■ PASSAGE TO READ
Warmer Temperatures Expected After This Week

This past week has been so enjoyable temperature- and humidity-wise that it was easy to hope that it was going to stay this way for several more weeks.  But alas, these good times are coming to an end.  The national Climate Prediction Center is indicating significant probabilities of above-normal temperatures at least through August 30th (Figure 1).  After that, the climate models simply could not form a reliable consensus on whether temperatures are expected to be above or below normal.  The good news, however, is that normal temperatures continue to cool as we move away from summer, so what may be defined as “above normal” may not be all that miserable.

 

Figure 1. The national Climate Prediction Center’s climate outlook for August 26-30, 3030 indicating the probability of above-normal temperatures.

Figure 1. The national Climate Prediction Center’s climate outlook for August 26-30, 3030 indicating the probability of above-normal temperatures.

■ TASK BRIEF
Please reproduce the weather outlook above word for word, from its title through the final figure caption.

■ SUPPLIED ENTRIES
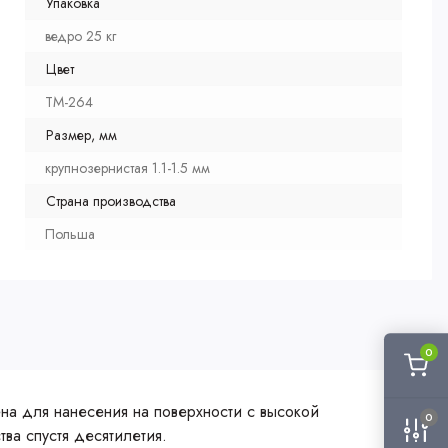
Упаковка
ведро 25 кг
Цвет
TM-264
Размер, мм
крупнозернистая 1.1-1.5 мм
Страна производства
Польша
0
на для нанесения на поверхности с высокой
0
ва спустя десятилетия.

■ SOLUTION FOR THIS EXERCISE
Warmer Temperatures Expected After This Week

This past week has been so enjoyable temperature- and humidity-wise that it was easy to hope that it was going to stay this way for several more weeks.  But alas, these good times are coming to an end.  The national Climate Prediction Center is indicating significant probabilities of above-normal temperatures at least through August 30th (Figure 1).  After that, the climate models simply could not form a reliable consensus on whether temperatures are expected to be above or below normal.  The good news, however, is that normal temperatures continue to cool as we move away from summer, so what may be defined as “above normal” may not be all that miserable.

 

Figure 1. The national Climate Prediction Center’s climate outlook for August 26-30, 3030 indicating the probability of above-normal temperatures.

Figure 1. The national Climate Prediction Center’s climate outlook for August 26-30, 3030 indicating the probability of above-normal temperatures.